• Assignment:
Retype, word for word, the stretch of the passage on sound that starts with the words "We usually mean" and finishes with "which cause sound?".

• Document text:
Segment Open

Sound is the quickly varying pressure wave within a medium.
We usually mean audible sound, which is the sensation (as detected by
the ear) of very small rapid changes in the air pressure above and
below a static value. This "static" value is atmospheric pressure
(about 100,000 Pascals) which does nevertheless vary slowly, as shown
on a barometer. Associated with the sound pressure wave is a flow of
energy. Sound is often represented diagrammatically as a sine wave, but
physically sound (in air) is a longitudinal wave where the wave motion
is in the direction of the movement of energy. The wave crests can be
considered as the pressure maxima whilst the troughs represent the
pressure minima.
How small and rapid are the changes of air pressure which cause sound?
When the rapid variations in pressure occur between about 20 and 20,000
times per second (ie at a frequency between 20Hz and 20kHz) sound is
potentially audible even though the pressure variation can sometimes
be as low as only a few millionths of a Pascal. Movements of the ear
drum as small as the diameter of a hydrogen atom can be audible! Louder
sounds are caused by greater variation in pressure - 1 Pascal, for
example, will sound quite loud, provided that most of the acoustic
energy is in the mid-frequencies (1kHz - 4kHz) where the ear is most
sensitive.
What makes sound?

Segment Closed

• Given material:
Segment Open

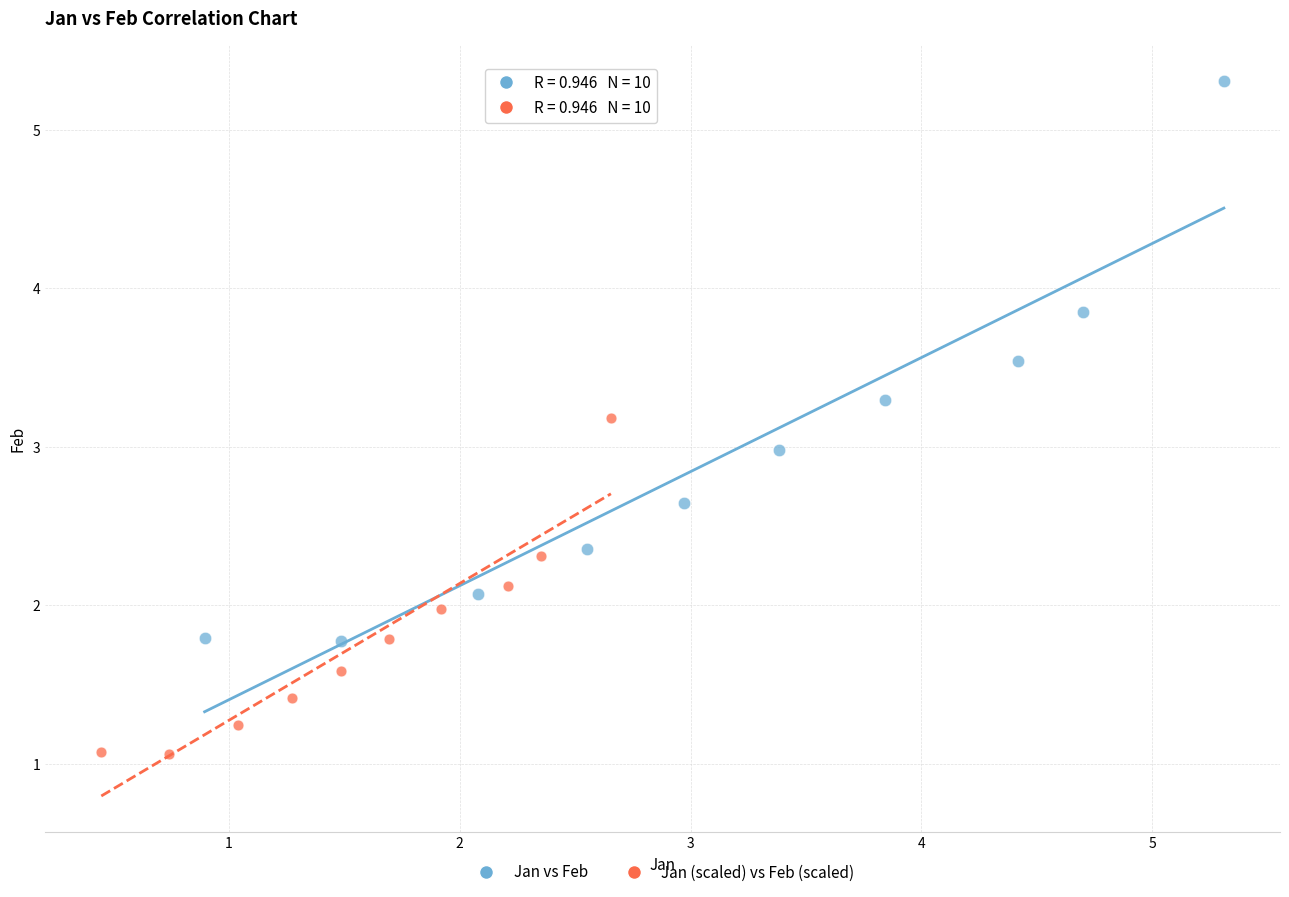

Which series contains the lowest Y value?

Jan (scaled) vs Feb (scaled)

Segment Closed

• Expected answer:
We usually mean audible sound, which is the sensation (as detected by
the ear) of very small rapid changes in the air pressure above and
below a static value. This "static" value is atmospheric pressure
(about 100,000 Pascals) which does nevertheless vary slowly, as shown
on a barometer. Associated with the sound pressure wave is a flow of
energy. Sound is often represented diagrammatically as a sine wave, but
physically sound (in air) is a longitudinal wave where the wave motion
is in the direction of the movement of energy. The wave crests can be
considered as the pressure maxima whilst the troughs represent the
pressure minima.
How small and rapid are the changes of air pressure which cause sound?